Racing thoughts, sorted
In group, you’ll learn to distinguish between the kinds of racing thoughts that respond to cognitive techniques (challenging catastrophic beliefs about sleep) and the kinds that respond to behavioral shifts (creating a wind-down routine that actually interests your brain enough to keep it off the anxiety channel). You’ll also address the emotional layer: the dread of bedtime that builds up after months or years of failed sleep, the frustration of watching the clock, the shame of being exhausted in a world that treats tiredness as a personal failing. Other group members will share what’s working for them, and you’ll build a personalized toolkit from strategies tested by people whose brains share your wiring.
Accountability your brain responds to
The group format also provides an unexpected benefit: a reason to practice sleep hygiene that isn’t just for yourself. Knowing that the group will ask how your sleep experiment went this week creates a gentle accountability that ADHD brains respond to. You’re not doing this alone in the dark at 2am anymore. Our Los Angeles sleep therapy group gives you a weekly checkpoint to track progress, troubleshoot setbacks, and remember that your sleep struggles are not a character flaw — they’re a predictable outcome of a brain that was never designed for the 9-to-5 world, and there are real strategies for changing the equation.
You don’t have to figure this out alone
If you’ve been running on empty, surviving on caffeine and adrenaline, and you can’t remember the last time you woke up feeling rested, there is a way through. You don’t need to have sleep figured out before you walk in the door. You just need to be tired enough to try something different.
Frequently asked questions
Is this just sleep hygiene advice?
No. Sleep hygiene (avoid screens before bed, keep the room dark, etc.) is the starting point, not the treatment. Our approach uses CBT-I, which addresses the cognitive and behavioral patterns that maintain insomnia. We work on the thoughts that keep you awake, the behaviors that disrupt your sleep drive, and the emotional relationship you have with your bed — all adapted for ADHD brains.
What if my sleep schedule is genuinely different from most people’s?
We work with your natural chronotype, not against it. If your body clock runs later, we focus on optimizing the sleep you can get within a realistic window rather than forcing you into a schedule your biology resists. The goal is better sleep, not perfect conformity to a 10pm bedtime.
Will this help with the racing thoughts?
Yes. Addressing the mental chatter that keeps you awake is a core component of our approach. You’ll learn specific techniques to quiet the “brain radio” at night, including cognitive restructuring for sleep-related worries, scheduled worry time earlier in the day, and mindfulness practices adapted for shorter attention spans.

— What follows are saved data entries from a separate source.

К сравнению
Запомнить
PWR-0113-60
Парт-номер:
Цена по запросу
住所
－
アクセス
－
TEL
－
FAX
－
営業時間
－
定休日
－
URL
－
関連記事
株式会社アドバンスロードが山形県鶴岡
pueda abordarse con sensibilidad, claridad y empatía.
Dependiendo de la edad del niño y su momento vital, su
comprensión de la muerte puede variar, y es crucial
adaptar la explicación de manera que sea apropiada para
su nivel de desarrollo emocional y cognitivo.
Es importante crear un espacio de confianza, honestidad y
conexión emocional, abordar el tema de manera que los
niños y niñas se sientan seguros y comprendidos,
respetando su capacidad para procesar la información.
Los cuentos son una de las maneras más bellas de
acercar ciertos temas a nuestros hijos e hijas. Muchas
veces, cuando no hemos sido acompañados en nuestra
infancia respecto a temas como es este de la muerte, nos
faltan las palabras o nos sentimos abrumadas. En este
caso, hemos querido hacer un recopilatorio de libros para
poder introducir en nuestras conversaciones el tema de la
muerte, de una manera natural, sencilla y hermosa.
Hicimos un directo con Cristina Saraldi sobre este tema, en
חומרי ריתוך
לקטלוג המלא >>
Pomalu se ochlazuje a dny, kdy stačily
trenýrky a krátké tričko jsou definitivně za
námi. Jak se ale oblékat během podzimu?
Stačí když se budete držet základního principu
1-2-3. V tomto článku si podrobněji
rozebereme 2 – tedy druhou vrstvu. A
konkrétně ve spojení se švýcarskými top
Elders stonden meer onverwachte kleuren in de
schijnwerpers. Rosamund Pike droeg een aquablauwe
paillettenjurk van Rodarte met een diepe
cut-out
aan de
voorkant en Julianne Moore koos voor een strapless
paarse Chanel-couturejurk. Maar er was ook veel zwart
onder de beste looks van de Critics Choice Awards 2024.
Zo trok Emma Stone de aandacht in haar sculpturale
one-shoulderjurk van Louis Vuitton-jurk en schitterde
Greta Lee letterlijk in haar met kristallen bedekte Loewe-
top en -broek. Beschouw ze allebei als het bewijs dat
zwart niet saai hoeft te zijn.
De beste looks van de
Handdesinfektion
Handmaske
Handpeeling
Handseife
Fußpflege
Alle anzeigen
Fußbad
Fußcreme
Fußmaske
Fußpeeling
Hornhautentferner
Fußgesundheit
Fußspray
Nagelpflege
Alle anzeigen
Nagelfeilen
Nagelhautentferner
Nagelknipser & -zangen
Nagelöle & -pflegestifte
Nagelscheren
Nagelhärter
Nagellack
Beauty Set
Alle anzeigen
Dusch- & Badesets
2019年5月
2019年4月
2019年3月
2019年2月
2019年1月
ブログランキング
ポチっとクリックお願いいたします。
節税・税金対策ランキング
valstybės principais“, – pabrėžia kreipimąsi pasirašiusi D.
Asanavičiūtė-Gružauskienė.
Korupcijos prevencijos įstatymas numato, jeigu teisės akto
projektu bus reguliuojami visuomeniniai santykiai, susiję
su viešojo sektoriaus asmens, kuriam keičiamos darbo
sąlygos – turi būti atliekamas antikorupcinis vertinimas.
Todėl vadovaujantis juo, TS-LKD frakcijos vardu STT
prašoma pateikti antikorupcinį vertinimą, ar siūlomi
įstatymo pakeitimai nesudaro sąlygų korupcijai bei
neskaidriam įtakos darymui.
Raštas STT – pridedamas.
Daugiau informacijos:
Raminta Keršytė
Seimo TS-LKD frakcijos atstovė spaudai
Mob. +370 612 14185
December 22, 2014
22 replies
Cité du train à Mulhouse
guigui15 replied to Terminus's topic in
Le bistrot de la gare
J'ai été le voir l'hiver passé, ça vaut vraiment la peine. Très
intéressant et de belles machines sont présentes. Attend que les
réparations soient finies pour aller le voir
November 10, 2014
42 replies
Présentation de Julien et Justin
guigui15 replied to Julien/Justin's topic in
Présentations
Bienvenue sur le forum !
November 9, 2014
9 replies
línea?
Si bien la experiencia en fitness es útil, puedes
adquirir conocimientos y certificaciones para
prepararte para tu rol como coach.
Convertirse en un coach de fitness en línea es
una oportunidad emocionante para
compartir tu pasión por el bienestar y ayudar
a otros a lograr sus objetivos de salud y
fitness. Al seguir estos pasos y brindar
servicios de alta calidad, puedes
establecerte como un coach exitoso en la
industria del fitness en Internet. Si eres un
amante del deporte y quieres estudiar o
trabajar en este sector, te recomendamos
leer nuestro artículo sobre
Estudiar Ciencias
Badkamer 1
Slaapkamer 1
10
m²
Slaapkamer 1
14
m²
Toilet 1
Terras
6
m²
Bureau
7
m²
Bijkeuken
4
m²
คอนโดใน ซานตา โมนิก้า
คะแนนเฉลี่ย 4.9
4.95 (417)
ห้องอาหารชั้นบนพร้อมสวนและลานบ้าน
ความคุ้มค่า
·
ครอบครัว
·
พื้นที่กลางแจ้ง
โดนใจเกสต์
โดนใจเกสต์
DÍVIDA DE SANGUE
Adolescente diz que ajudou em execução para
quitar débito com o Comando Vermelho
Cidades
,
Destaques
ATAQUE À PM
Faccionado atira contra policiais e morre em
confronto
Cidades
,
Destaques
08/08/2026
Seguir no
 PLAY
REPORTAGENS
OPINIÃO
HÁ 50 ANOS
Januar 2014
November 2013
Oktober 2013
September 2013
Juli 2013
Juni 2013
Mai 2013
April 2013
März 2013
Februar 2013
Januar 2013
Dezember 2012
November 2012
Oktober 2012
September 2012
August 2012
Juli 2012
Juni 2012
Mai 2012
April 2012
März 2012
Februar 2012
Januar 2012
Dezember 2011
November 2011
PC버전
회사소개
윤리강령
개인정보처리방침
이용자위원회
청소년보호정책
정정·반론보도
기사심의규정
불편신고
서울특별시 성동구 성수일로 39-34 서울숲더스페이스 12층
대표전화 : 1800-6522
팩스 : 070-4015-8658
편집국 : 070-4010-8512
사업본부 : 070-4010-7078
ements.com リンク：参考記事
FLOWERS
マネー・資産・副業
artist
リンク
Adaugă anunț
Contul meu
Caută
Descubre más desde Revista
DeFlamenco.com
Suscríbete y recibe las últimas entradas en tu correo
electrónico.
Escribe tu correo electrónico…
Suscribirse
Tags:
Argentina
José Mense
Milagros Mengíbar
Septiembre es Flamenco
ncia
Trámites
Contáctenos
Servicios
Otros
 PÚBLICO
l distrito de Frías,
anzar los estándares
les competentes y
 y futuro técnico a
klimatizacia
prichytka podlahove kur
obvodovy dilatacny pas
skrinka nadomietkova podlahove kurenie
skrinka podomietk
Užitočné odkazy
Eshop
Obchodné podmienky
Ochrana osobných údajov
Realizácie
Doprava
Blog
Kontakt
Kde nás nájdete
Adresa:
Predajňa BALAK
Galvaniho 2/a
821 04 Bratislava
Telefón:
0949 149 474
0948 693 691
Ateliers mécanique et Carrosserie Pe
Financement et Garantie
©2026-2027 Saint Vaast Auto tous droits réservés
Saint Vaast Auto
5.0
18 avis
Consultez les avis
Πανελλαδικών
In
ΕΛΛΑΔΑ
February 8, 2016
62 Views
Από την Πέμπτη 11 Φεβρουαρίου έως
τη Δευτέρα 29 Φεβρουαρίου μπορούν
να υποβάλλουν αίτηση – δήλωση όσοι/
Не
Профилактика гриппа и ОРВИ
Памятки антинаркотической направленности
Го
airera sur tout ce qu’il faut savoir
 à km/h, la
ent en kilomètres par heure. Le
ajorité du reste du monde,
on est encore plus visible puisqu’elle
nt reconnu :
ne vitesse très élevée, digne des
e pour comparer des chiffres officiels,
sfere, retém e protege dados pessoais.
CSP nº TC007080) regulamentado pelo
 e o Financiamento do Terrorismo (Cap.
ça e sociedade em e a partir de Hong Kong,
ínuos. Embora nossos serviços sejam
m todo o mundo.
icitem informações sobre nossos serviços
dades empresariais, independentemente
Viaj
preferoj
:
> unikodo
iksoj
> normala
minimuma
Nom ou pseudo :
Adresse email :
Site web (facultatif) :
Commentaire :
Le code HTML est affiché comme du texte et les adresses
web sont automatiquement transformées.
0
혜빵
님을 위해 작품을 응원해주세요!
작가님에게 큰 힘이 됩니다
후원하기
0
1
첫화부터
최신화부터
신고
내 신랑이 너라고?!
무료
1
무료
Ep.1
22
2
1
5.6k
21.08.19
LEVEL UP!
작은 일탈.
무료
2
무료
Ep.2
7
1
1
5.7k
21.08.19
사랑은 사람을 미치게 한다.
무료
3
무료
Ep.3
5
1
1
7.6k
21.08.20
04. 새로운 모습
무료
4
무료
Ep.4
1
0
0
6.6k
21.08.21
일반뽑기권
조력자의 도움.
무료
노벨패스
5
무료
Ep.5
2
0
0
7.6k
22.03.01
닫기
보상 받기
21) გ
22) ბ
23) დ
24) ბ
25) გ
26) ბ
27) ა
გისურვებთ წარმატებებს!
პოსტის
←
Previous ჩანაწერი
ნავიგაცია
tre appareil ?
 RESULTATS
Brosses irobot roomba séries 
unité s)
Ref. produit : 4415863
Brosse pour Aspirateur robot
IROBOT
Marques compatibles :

How long does it take to see results?
Some people notice improvements within the first two to three weeks of implementing CBT-I strategies. More significant changes usually develop over six to eight weeks of consistent practice. For adults with ADHD, the timeline can vary because consistency itself is part of what we’re working on. We measure progress by trends, not by perfect adherence.
Can I attend if I take sleep medication?
Yes. Many of our members use sleep medication and attend group therapy concurrently. CBT-I can complement medication by addressing the behavioral and cognitive patterns that medication alone cannot fix. We do not prescribe or manage medication, but we are happy to coordinate with your prescribing provider.